Sensitivity evaluation indicators

To accurately assess the energy dissipation characteristics of nonlinear viscous dampers within structural systems, the total structural energy dissipation ratio $\eta$ is designated as the core sensitivity evaluation indicator. This indicator quantitatively reflects the energy dissipation efficiency of dampers at the full structural level. It provides an intuitive measure of the energy consumption performance of both the dampers and the overall structure. Additionally, it offers a unified and critical quantitative analysis benchmark for subsequent studies on the influence of damping coefficient C, damping index α, and earthquake intensity (PGA) on energy dissipation patterns.

3.

Analysis Logic

Design a three-step analytical logic focusing on the impact of parameters on the energy dissipation ratio $\eta$. First, by fixing the damping index α and the seismic intensity PGA, we focus on analyzing the correlation between the damping coefficient C and $\eta$, and verify the relationship $\eta \propto C$ to further clarify the role of the damping coefficient in the energy dissipation ratio. Second, with both C and PGA held constant, we investigate the trend of $\eta$ as the damping index α varies. This analysis explores the impact of nonlinearity on energy dissipation efficiency and clarifies the regulatory influence of the index on energy dissipation characteristics. Finally, with C and α fixed, we analyze the relationship between $\eta$ and PGA, verifying the equation $\eta \propto {\mathrm{PGA}}^{\alpha -1}$. This analysis elucidates the impact of seismic intensity on the energy dissipation performance of dampers. Consequently, it comprehensively reveals the interaction mechanisms between various parameters and the energy dissipation ratio.

It is worth noting that the structural energy dissipation ratio is also highly dependent on the spatial configuration of the dampers. Since the energy dissipated by viscous dampers is proportional to the inter-story velocity, configurations that allocate dampers to stories with larger inter-story drifts will yield a higher overall energy dissipation ratio. In this case study, a uniform damper configuration was adopted to serve as a baseline for investigating the influence of damper parameters (C and α).

### Material
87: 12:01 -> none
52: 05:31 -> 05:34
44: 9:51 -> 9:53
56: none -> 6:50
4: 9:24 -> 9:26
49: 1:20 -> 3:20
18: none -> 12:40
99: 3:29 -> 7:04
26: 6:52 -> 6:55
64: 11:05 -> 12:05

### Tasks and exercises
(a) Answer these about the passage on viscous dampers:
(i) Which quantity serves as the core sensitivity evaluation indicator?
(ii) In the second step of the analysis, which two parameters are held constant?
(iii) What damper configuration was used in the case study?
(b) Write the next part of the passage on viscous dampers, starting after its final sentence.

### Final answers
(a)
(i) The total structural energy dissipation ratio η.
(ii) The damping coefficient C and the seismic intensity PGA.
(iii) A uniform damper configuration, which served as a baseline.

(b)
4. Results and Discussions

4.1. Parametric Sensitivity Analysis for SDOF Systems

To systematically investigate the influence of key parameters on the energy dissipation characteristics of the structure, a series of parametric analyses was conducted. The results, illustrating the evolution of the energy dissipation ratio ($\eta$) with respect to the peak ground acceleration (PGA), the damping coefficient (C), and the damping exponent (α), are presented in Figure 3, Figure 4 and Figure 5. In all simulations, the comprehensive constant K was held constant at 0.05. Specifically, Figure 3 reveals how the energy dissipation ratio ($\eta$) responds to varying seismic intensity (PGA) under different damping exponents (α), with the damping coefficient C fixed at 600 kN/(m/s)α. Subsequently, Figure 4 explores the contribution of the damping coefficient C to the energy dissipation ratio across various PGA levels, while the damping exponent α is maintained at 0.25. Finally, Figure 5 elucidates the regulatory effect of the damping exponent α on the system’s energy dissipation efficiency by comparing curves for different damping coefficients (C) under a uniform seismic input of PGA = 0.40 g.

It is worth noting that the parameter K = 0.05 adopted in the SDOF plots is carefully selected to reflect a realistic engineering scenario rather than an arbitrary mathematical assumption. Specifically, based on Equations (2) and (20), for an equivalent SDOF system representing a typical medium-period structure with a fundamental period of T = 0.75 s (ω_n ≈ 8.38 rad/s), subjected to an excitation with a predominant frequency of ω = ω_g = 6 rad/s (typical for medium-to-soft soil sites), the calculated parameter is K ≈ 0.05099. This value is thereby approximated to 0.05 to ensure the parametric analyses remain physically meaningful and representative.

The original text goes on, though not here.